Bayger, a grandson of Polish immigrants who was raised in Kaisertown, has won many awards and honors during his distinguished legal career including induction into the Hall of Fame of the National Trial Lawyers Association and being elected president of the University of Buffalo School of Law Alumni Association.  The list goes on and on, and so do the string of favorable verdicts ranging from $7 million to a Niagara Falls ironworker injured on the job to $9 million recovered in a pilot error judgment in the crash of American Airlines Flight #587 in Queens, killing 251 Dominican passengers.

And now, when he could be sitting back and reminiscing about the many legal battles he has waged, Duke Bayger has opened up an office at 2578 Niagara Falls Blvd. (Niagara Falls address) and is practicing personal injury and wrongful death cases again after recovering from a stroke suffered more than 20 years ago and returning to the practice of law that required him to pass the bar again which he did in very impressive fashion.

At lunch last week, the animated former jurist and entrepreneur who once developed a ranch that was home to a herd of 300 bison in Ellicottville, says he’s back practicing law not because he likes the work but because he wants to help people who need help.

“I’m not interested in the work,” he said, “I’m interested in helping poor people, and that’s what I’m doing.”  Nothing in his manner suggested battle fatigue although as the forward in a special pamphlet he has on display gives an idea what this former dishwasher has done.  It says: “55 years as a practicing lawyer, County Court Judge and 13 years as a New York State Supreme Court Justice, I evaluated, settled or tried approximately 10,000 personal injury and wrongful death cases.  In private practice, I evaluated, settled or tried approximately 3,000 personal injury and wrongful death cases.”

Judge Bayger's Office ...2578 Niagara Falls Blvd. , Niagara Falls

Judge Bayger’s Office
…2578 Niagara Falls Blvd. , Niagara Falls

The pamphlet lists many of his significant verdicts and settlements in abbreviated form and advises prospective clients that consultations and evaluations are free with no fee unless you win.  Now how’s that from a former judge with a rich history of winning and settling multi-million dollar cases who is willing to advise you for free?  And make no mistake.  Duke is at the office every day, plans on adding lawyers to his staff, and building as he has always done with an eye toward the future.

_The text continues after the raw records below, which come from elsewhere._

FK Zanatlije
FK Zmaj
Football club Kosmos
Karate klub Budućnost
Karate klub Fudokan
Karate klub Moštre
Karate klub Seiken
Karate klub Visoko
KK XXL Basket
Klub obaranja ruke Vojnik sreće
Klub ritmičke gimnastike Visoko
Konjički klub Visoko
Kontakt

Anyone interested in talking to Judge Bayger about a legal matter will find his contact information in this newspaper (see ad), but we’ll print it here in case you want to reach him.  The office number is 216-6226; cell number 949-8090 and the email address is Frankrbayger@gmail.com.

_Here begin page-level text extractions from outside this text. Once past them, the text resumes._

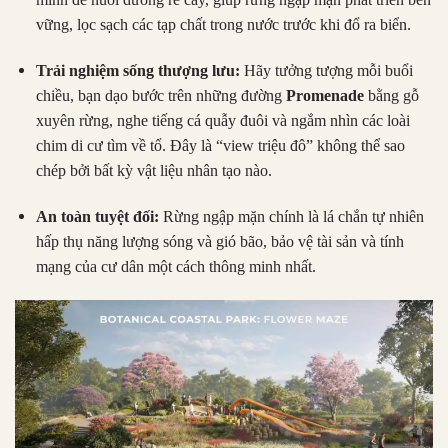
vững, lọc sạch các tạp chất trong nước trước khi đổ ra biển.
Trải nghiệm sống thượng lưu:
Hãy tưởng tượng mỗi buổi
chiều, bạn dạo bước trên những đường
Promenade
bằng gỗ
xuyên rừng, nghe tiếng cá quẫy đuôi và ngắm nhìn các loài
chim di cư tìm về tổ. Đây là “view triệu đô” không thể sao
chép bởi bất kỳ vật liệu nhân tạo nào.
An toàn tuyệt đối:
Rừng ngập mặn chính là lá chắn tự nhiên
hấp thụ năng lượng sóng và gió bão, bảo vệ tài sản và tính
mạng của cư dân một cách thông minh nhất.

Duke Bayger has more colorful stories about his long legal career than any lawyer I have ever met, and believe me I have met a few in my many years covering the courts and the criminal justice system.  The Hall of Fame trial lawyer seems to have plenty left in the tank and is looking forward, as he puts it, to helping poor people get their just due.  We’ll have some more about Judge Bayger in future editions as we recall one of the most fascinating legal careers on record from a lawyer who is still living it.